> What the task requires: Return, line for line and unchanged, everything from the start of the records down to the line containing "SOROTAN KHUSUS", with both ends included. Leave the pictures out of your answer.
*** Data extracts ***
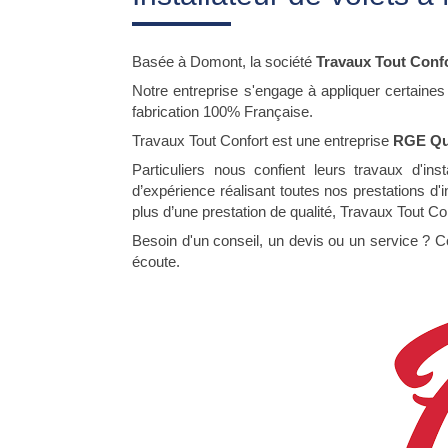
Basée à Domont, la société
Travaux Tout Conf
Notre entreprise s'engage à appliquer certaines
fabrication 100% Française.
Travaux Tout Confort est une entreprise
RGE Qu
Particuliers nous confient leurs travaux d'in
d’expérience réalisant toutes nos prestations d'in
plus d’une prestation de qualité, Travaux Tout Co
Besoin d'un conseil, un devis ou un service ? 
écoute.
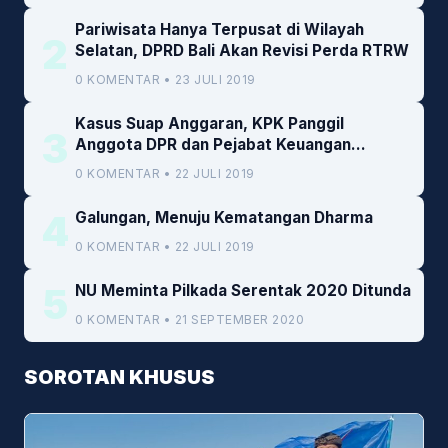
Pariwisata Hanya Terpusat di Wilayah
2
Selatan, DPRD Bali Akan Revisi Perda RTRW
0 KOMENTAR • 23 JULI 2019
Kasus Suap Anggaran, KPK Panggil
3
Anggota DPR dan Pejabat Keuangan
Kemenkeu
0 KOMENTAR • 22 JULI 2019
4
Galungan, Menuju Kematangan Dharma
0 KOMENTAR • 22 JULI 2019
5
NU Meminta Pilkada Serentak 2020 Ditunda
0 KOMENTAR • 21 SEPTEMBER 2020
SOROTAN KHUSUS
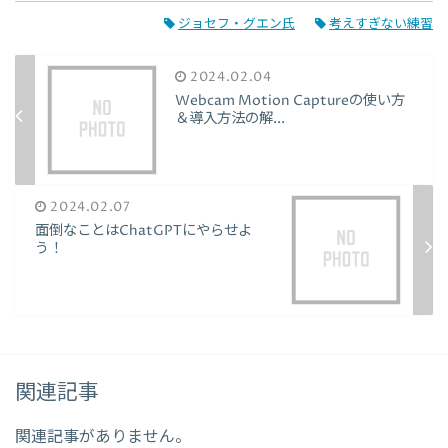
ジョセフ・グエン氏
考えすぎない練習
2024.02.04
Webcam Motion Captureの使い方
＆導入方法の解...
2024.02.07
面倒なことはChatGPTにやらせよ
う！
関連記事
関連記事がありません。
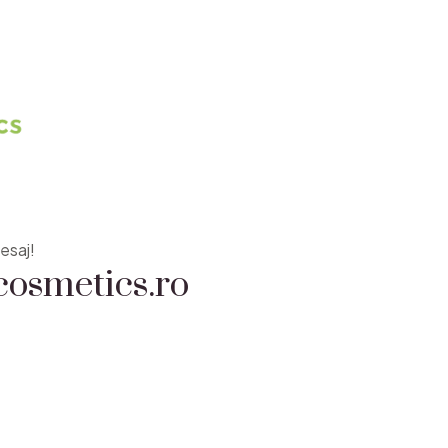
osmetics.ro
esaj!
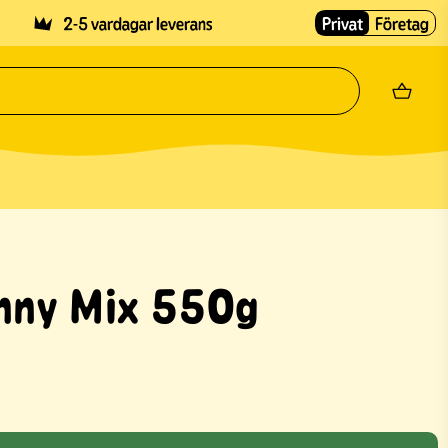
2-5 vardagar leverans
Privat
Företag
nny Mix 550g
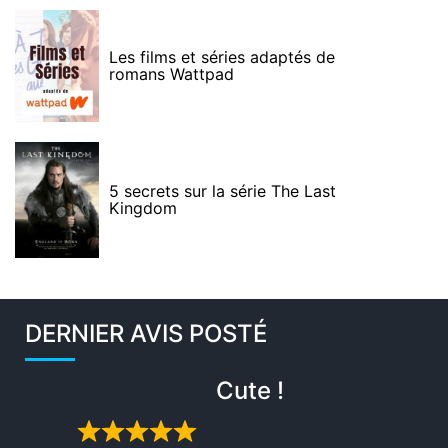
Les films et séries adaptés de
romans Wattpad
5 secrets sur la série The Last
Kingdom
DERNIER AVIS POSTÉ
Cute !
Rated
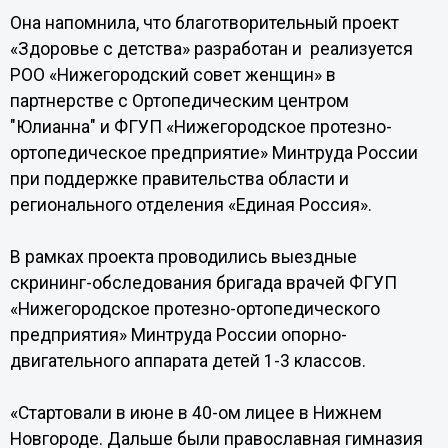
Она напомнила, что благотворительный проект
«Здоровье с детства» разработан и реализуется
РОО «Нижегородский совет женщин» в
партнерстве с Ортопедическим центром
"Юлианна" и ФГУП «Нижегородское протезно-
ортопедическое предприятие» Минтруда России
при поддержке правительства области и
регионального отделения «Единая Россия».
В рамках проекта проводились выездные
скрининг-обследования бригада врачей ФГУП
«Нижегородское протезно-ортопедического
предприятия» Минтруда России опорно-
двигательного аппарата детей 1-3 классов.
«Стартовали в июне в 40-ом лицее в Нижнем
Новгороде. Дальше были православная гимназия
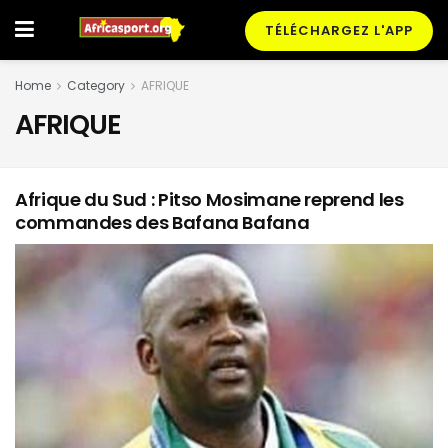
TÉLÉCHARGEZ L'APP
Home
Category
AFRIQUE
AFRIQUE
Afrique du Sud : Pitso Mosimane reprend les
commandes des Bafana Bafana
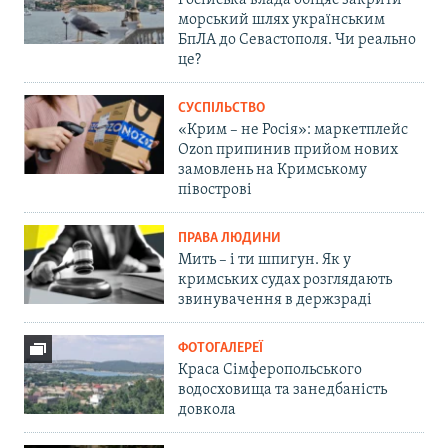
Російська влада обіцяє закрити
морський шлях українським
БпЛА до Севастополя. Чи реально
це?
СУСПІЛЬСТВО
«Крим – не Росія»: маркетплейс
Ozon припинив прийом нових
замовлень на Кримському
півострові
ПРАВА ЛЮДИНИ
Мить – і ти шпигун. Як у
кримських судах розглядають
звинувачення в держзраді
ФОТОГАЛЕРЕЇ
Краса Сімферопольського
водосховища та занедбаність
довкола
*** End of Data extracts ***
> Response below:
Basée à Domont, la société
Travaux Tout Conf
Notre entreprise s'engage à appliquer certaines
fabrication 100% Française.
Travaux Tout Confort est une entreprise
RGE Qu
Particuliers nous confient leurs travaux d'in
d’expérience réalisant toutes nos prestations d'in
plus d’une prestation de qualité, Travaux Tout Co
Besoin d'un conseil, un devis ou un service ? 
écoute.
Pariwisata Hanya Terpusat di Wilayah
2
Selatan, DPRD Bali Akan Revisi Perda RTRW
0 KOMENTAR • 23 JULI 2019
Kasus Suap Anggaran, KPK Panggil
3
Anggota DPR dan Pejabat Keuangan
Kemenkeu
0 KOMENTAR • 22 JULI 2019
4
Galungan, Menuju Kematangan Dharma
0 KOMENTAR • 22 JULI 2019
5
NU Meminta Pilkada Serentak 2020 Ditunda
0 KOMENTAR • 21 SEPTEMBER 2020
SOROTAN KHUSUS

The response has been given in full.